The SCN algorithm can be used in the shape retrieval field of cultural heritage [39,40]. We included a description of the possible application scenarios in order to make it easier to understand. A practical example was given below so that it can be useful better to understand the operation of the entire proposed system, from beginning to end. Taking the shape of a vase as an example, we randomly selected 50 pictures. Most of them were vases, with a few pictures of tables, chairs and other objects.

Firstly, all images are preprocessed to get adaptive binarization after saliency detection, and each binary image has a special label corresponding to the original image (as shown in Figure 16). Then, input the shape of a vase into the algorithm, and some binary shape images similar to the shape of the input image can be obtained. Due to the special label correspondence, the images that are all vases are finally retrieved. The entire flow chart is shown in Figure 17. Because there are too many network parameters when RGB images are calculated in the convolutional network, a large amount of computing power will be consumed. Therefore, converting it to a binary image first and then convolution operation can save computing power to complete the task of shape retrieval.

6. Conclusions

In this paper, a new shape classification algorithm SCN is proposed. Compared with the traditional shape classification method using descriptors, our algorithm can classify different shape datasets more comprehensively. For example, the MDM [17] algorithm is a classification algorithm proposed for the shape of plant leaves. The classification accuracy of plant leaves shapes is good, but when MDM [17] is applied to other datasets, such as Animals [31], which have both simple shape structure and complex shape structure, the results will not be so ideal.

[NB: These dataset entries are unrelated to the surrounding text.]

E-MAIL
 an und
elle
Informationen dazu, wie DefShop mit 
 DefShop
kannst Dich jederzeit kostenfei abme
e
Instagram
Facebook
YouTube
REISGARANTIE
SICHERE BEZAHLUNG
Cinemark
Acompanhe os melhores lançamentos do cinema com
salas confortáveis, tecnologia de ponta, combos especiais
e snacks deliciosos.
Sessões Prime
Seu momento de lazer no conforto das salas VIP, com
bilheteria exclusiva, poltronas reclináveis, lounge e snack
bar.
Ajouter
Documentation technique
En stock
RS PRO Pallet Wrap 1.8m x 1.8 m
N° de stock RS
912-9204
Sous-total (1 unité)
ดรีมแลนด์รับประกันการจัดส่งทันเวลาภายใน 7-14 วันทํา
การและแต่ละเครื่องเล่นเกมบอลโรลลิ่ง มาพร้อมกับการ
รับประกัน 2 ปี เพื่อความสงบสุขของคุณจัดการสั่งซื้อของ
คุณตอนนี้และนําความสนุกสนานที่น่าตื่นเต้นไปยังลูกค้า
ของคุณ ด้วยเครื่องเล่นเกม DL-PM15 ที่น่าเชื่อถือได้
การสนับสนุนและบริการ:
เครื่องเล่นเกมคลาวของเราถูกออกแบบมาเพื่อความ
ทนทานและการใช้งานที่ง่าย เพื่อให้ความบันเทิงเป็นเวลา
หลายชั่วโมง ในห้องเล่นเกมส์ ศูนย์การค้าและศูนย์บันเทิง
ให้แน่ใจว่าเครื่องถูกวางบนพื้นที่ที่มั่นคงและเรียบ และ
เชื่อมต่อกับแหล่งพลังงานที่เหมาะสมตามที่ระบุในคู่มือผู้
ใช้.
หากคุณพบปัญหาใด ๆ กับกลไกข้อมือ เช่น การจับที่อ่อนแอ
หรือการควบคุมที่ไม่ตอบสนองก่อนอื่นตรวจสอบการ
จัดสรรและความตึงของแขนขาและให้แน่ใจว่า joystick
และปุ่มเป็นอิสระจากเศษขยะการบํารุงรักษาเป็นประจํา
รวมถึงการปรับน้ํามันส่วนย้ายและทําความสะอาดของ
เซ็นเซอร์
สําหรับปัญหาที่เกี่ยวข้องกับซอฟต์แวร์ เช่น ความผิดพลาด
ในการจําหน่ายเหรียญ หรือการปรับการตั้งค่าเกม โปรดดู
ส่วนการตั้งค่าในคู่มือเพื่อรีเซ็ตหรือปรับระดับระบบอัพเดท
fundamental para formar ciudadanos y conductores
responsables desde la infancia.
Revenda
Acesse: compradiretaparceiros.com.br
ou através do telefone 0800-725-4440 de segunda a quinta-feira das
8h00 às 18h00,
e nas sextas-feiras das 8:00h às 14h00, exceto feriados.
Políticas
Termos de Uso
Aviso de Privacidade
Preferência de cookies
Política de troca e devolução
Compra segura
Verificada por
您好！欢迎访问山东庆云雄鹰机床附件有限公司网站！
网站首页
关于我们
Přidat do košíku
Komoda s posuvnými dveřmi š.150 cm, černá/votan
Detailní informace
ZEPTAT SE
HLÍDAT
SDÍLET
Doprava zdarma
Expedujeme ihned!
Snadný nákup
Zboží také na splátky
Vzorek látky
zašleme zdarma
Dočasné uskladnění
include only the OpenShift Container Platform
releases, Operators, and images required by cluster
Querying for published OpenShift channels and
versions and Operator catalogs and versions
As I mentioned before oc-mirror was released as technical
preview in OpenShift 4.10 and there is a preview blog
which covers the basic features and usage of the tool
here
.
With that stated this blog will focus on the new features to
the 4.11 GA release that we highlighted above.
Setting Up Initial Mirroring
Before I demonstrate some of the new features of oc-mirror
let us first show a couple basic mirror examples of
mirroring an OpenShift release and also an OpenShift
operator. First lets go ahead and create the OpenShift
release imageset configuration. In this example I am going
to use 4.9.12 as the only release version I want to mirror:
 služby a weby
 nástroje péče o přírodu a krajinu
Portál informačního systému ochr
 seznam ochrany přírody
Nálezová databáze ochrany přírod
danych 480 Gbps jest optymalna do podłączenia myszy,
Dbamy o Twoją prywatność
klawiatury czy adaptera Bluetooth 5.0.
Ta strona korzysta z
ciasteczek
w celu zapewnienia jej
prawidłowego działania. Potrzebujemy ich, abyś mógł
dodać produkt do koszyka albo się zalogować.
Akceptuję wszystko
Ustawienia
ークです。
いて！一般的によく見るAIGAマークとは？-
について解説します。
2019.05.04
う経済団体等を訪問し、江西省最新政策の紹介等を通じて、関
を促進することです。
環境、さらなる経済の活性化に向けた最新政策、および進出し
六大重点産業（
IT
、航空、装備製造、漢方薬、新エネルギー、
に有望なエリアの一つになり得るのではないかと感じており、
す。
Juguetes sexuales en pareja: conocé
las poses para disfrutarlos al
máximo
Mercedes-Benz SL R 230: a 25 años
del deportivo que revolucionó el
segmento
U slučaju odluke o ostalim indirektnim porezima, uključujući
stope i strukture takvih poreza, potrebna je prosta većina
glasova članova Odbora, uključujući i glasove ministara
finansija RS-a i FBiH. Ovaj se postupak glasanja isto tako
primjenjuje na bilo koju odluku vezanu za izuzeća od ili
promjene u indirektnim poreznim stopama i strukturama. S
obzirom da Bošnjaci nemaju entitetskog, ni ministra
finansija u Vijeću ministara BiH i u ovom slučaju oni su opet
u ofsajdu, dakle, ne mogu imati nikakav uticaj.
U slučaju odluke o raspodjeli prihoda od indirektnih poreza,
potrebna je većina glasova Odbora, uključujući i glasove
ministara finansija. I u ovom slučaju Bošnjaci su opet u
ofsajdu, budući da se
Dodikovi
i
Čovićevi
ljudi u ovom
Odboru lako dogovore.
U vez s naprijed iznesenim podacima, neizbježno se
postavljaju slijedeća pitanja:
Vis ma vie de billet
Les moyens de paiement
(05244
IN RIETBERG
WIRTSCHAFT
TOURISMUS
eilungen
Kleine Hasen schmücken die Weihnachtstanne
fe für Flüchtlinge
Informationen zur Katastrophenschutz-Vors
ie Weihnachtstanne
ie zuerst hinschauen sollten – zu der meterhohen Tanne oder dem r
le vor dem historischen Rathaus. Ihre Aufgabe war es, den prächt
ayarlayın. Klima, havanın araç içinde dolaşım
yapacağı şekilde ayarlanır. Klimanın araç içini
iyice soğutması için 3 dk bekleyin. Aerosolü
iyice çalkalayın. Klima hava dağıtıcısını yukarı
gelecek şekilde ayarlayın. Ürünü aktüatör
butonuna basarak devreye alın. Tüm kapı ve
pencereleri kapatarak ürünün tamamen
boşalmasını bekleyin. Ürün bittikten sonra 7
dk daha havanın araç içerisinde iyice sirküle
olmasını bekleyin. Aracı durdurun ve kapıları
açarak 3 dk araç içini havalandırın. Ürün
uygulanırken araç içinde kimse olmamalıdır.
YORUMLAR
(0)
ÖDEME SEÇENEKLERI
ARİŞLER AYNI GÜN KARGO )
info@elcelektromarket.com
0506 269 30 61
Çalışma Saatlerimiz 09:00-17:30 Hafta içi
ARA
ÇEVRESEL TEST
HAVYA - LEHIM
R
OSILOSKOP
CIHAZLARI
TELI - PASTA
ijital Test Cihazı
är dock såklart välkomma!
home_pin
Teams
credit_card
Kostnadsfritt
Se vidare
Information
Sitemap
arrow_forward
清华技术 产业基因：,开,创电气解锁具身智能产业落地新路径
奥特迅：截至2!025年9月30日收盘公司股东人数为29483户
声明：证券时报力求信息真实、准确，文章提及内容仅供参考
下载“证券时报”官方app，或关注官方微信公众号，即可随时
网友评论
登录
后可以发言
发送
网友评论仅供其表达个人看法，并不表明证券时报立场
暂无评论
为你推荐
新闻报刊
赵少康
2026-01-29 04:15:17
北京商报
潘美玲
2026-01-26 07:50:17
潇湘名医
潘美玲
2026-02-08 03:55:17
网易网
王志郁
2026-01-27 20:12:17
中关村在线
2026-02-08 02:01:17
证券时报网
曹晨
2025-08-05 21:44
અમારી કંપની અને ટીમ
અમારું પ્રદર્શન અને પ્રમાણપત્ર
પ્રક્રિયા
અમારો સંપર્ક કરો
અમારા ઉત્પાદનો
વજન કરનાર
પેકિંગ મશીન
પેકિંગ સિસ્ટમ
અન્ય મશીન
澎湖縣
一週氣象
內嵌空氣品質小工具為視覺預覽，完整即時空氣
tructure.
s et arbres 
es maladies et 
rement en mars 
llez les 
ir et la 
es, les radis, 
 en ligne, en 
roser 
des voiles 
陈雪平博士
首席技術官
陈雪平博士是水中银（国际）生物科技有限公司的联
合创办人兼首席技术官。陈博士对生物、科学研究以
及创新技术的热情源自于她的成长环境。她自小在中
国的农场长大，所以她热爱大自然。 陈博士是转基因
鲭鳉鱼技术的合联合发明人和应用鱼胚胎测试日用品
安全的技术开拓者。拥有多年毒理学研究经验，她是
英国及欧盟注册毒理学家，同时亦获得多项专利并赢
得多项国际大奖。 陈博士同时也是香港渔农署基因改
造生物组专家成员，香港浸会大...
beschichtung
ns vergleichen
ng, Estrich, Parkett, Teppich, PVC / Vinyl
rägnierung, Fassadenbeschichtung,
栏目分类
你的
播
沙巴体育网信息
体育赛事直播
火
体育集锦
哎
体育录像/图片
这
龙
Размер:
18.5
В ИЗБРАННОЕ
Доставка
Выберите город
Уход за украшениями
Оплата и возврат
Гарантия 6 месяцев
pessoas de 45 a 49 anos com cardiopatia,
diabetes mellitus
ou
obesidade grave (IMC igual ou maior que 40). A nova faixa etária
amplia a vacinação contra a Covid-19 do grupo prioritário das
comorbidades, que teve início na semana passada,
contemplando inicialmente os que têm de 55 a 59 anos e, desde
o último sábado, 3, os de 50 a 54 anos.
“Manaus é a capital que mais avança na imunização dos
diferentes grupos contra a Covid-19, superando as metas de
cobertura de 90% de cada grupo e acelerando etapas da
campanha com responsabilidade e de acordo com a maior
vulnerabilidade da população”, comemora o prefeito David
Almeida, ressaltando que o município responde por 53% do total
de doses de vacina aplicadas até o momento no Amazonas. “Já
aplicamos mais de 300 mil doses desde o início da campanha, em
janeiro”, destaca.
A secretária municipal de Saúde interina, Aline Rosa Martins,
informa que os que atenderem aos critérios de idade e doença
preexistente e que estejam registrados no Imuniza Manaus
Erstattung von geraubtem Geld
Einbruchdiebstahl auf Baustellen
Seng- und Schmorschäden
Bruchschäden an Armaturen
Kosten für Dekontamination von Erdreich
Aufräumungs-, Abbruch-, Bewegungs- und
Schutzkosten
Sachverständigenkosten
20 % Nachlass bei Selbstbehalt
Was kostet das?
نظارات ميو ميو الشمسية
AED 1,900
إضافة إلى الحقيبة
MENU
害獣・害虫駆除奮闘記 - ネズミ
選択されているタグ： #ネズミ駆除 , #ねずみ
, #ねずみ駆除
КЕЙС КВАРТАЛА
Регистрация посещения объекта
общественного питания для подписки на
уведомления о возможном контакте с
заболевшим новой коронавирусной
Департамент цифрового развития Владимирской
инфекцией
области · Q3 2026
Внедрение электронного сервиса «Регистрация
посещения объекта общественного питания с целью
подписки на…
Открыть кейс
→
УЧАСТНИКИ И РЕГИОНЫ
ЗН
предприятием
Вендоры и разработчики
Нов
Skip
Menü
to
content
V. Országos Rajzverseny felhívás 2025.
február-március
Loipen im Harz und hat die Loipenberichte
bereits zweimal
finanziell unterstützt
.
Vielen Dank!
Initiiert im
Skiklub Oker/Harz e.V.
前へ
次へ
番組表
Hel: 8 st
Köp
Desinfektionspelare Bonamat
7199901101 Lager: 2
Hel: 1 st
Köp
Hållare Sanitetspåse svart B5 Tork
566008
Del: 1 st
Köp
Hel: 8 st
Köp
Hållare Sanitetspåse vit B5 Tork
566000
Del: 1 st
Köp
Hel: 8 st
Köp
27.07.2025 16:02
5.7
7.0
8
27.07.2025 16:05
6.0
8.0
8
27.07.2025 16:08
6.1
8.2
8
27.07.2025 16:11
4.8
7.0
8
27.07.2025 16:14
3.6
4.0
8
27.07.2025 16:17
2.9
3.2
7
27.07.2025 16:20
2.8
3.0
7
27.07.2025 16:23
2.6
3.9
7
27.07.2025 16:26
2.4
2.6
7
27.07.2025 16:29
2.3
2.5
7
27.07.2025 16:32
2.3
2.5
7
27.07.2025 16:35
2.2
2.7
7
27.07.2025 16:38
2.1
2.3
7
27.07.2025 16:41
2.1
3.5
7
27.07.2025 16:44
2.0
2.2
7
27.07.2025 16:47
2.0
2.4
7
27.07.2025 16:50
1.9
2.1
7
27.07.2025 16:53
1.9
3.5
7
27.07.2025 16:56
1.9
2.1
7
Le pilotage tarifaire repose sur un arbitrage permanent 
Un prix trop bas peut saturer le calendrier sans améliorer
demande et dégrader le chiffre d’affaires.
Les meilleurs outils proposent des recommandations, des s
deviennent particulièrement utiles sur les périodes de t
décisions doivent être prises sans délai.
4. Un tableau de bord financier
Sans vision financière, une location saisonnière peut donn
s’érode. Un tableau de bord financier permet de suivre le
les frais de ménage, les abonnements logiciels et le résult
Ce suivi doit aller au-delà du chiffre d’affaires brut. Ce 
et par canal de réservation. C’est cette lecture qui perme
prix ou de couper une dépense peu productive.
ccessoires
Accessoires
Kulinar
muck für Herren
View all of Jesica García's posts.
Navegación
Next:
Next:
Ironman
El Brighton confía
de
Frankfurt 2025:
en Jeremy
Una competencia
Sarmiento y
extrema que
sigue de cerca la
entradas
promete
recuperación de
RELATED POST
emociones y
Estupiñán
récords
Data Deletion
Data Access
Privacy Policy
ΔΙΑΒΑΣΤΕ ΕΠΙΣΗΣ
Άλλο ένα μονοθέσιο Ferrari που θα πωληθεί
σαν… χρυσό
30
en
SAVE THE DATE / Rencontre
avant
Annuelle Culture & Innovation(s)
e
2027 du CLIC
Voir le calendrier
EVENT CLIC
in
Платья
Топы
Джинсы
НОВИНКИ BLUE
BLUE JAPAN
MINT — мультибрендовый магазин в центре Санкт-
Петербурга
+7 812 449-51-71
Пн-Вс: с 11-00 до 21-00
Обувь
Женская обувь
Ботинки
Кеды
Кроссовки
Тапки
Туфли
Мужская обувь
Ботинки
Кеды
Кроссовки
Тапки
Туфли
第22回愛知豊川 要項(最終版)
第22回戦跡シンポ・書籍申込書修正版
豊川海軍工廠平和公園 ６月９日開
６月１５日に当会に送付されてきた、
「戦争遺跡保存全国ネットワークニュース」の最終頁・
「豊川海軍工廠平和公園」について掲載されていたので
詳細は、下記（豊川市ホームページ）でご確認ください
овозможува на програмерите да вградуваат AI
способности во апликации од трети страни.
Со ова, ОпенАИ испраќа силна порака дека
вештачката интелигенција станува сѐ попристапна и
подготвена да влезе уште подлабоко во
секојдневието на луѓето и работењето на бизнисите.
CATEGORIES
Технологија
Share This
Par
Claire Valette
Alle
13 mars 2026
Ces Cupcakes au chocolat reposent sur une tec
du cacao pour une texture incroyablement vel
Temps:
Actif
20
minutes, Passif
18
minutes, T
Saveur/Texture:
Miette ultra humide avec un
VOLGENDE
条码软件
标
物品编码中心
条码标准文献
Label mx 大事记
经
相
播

Moreover, this algorithm can also be used in the field of remote sensing images in the future, because objects in remote sensing images are more blurred than ordinary scene images, so it is difficult to classify them with texture and point features. Without texture features and feature points, people can only use shape features to classify objects. The algorithm SCN in this paper performs good classification accuracy in three shape datasets (Animals [31], MPEG-7 CE-1 Part B [32] and Swedish Plant Leaf [33]) with different complex conditions, indicating that the algorithm SCN is more comprehensive than other traditional algorithms and will be helpful for future practical applications.